Taking a deep breath, I pushed aside the anxiety that afflicted me each time he and I were in a room together. “It would surprise me if she did,” I admitted. Kelly wouldn’t leave without telling us why. Even if it was because of something someone did, she wouldn’t have a problem telling us. I had a feeling she wouldn’t mind telling a choice few to go to hell and which route they should take to get there. She was a mouthy malcontent with an altruistic agenda who didn’t mind violating pack rules to help someone. In the past she went against Ethan and Sebastian to help Chris when they had chosen to let her die rather than be changed into a vampire.
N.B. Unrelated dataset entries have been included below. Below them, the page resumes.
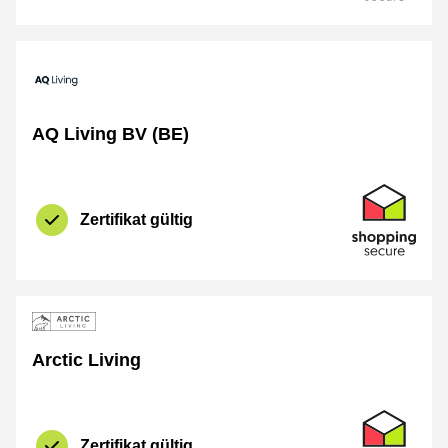
AQ Living BV (BE)
Zertifikat
Shopping Se
Zertifikat gültig
Arctic Living
Zertifikat
Shopping Se
Zertifikat gültig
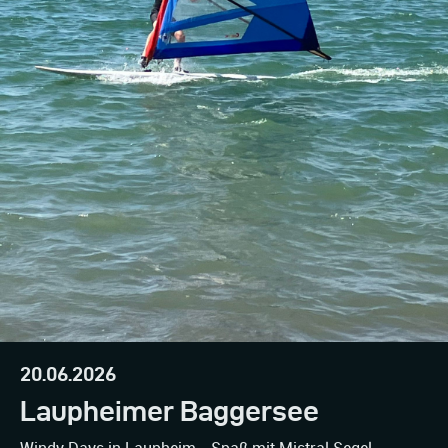
20.06.2026
Laupheimer Baggersee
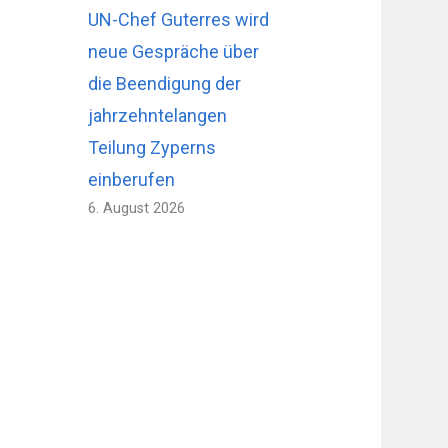
UN-Chef Guterres wird
neue Gespräche über
die Beendigung der
jahrzehntelangen
Teilung Zyperns
einberufen
6. August 2026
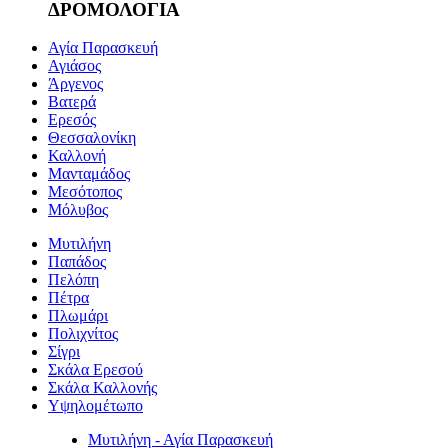
ΔΡΟΜΟΛΟΓΙΑ
Αγία Παρασκευή
Αγιάσος
Άργενος
Βατερά
Ερεσός
Θεσσαλονίκη
Καλλονή
Μανταμάδος
Μεσότοπος
Μόλυβος
Μυτιλήνη
Παπάδος
Πελόπη
Πέτρα
Πλωμάρι
Πολιχνίτος
Σίγρι
Σκάλα Ερεσού
Σκάλα Καλλονής
Υψηλομέτωπο
Μυτιλήνη - Αγία Παρασκευή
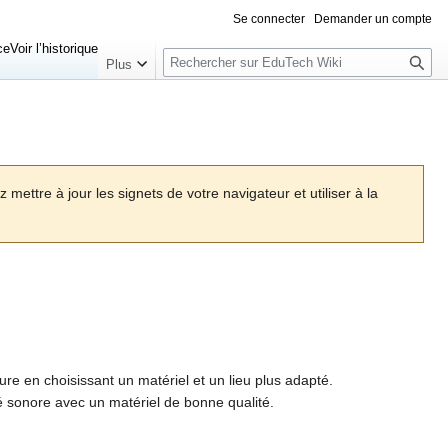
Se connecter
Demander un compte
Rechercher
ce
Voir l’historique
Plus
mettre à jour les signets de votre navigateur et utiliser à la
eure en choisissant un matériel et un lieu plus adapté.
é sonore avec un matériel de bonne qualité.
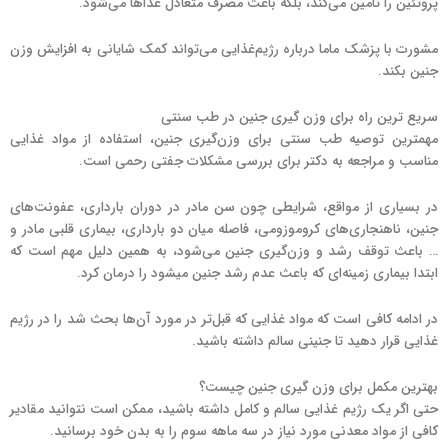
پروتئین را تامین می‌کند، بلکه باعث مصرف متعادل غذاها می‌شود.
مشورت با پزشک ماما درباره رژیم‌غذایی می‌تواند کمک شایانی به افزایش وزن
جنین بکند.
سریع ترین راه برای وزن گیری جنین در طب سنتی
مهمترین توصیه طب سنتی برای وزن‌گیری جنین، استفاده از مواد غذایی
مناسب و مراجعه به دکتر برای بررسی مشکلات جفتی رحمی است.
در بسیاری از مواقع، شرایطی چون سن مادر در دوران بارداری، عفونت‌های
جنین، ناهنجاری‌های کروموزومی، فاصله میان دو بارداری، بیماری قلبی مادر و
… باعث توقف رشد و وزن‌گیری جنین می‌شود، به همین دلیل مهم است که
ابتدا بیماری زمینه‌ای که باعث عدم رشد جنین میشود را درمان کرد.
در ادامه کافی است که مواد غذایی که قبل‌تر در مورد آن‌ها بحث شد را در رژیم
غذایی قرار دهید تا جنینی سالم داشته باشید.
بهترین مکمل برای وزن گیری جنین چیست؟
حتی اگر یک رژیم غذایی سالم و کامل داشته باشید، ممکن است نتوانید مقادیر
کافی از مواد معدنی مورد نیاز در سه ماهه سوم را به بدن خود برسانید.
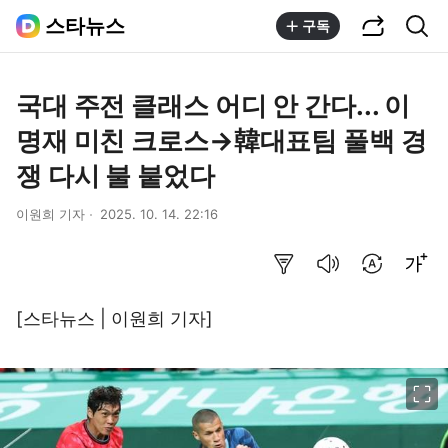
공유하기
통합검색
스타뉴스
구독
국대 주전 클래스 어디 안 간다... 이
명재 미친 크로스→韓대표팀 풀백 경
쟁 다시 불 붙었다
이원희 기자
2025. 10. 14. 22:16
요약보기
음성으로 듣기
번역 설정
글씨크기 조절하기
[스타뉴스 | 이원희 기자]
이미지 크게 보기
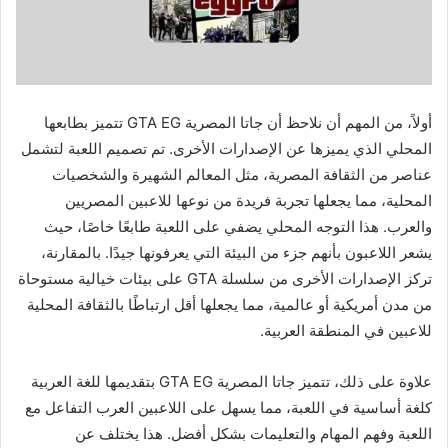
أولاً، من المهم أن نلاحظ أن جاتا المصرية GTA EG تتميز بطابعها
المحلي الذي يميزها عن الإصدارات الأخرى. تم تصميم اللعبة لتشمل
عناصر من الثقافة المصرية، مثل المعالم الشهيرة والشخصيات
المحلية، مما يجعلها تجربة فريدة من نوعها للاعبين المصريين
والعرب. هذا التوجه المحلي يضفي على اللعبة طابعًا خاصًا، حيث
يشعر اللاعبون بأنهم جزء من البيئة التي يعرفونها جيدًا. بالمقارنة،
تركز الإصدارات الأخرى من سلسلة GTA على بيئات خيالية مستوحاة
من مدن أمريكية أو عالمية، مما يجعلها أقل ارتباطًا بالثقافة المحلية
للاعبين في المنطقة العربية.
علاوة على ذلك، تتميز جاتا المصرية GTA EG بتقديمها للغة العربية
كلغة أساسية في اللعبة، مما يسهل على اللاعبين العرب التفاعل مع
اللعبة وفهم المهام والتعليمات بشكل أفضل. هذا يختلف عن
“Then tell Sebastian,” he said. Requests from most were-animals always came off like well-worded commands that you dared not ignore. “We all should be looking for her. She’s been missing for a while. I know she just wouldn’t leave but he doesn’t think so.”

“Gavin, it’s only been a couple of weeks.”

“Sixteen days,” he offered.

Gavin didn’t like most people; Kelly was one of the lucky ones who had gained favor with him. But as with anything Gavin, his affections were as dysfunctional and unusual as he was. An odd mélange of paramour and hater, psycho and nobleman, protector and stalker, and it was all Kelly’s. I was about to suggest that maybe his crazy brand of friendship was too much for her to handle and maybe she needed a break, but his overt concern restrained me.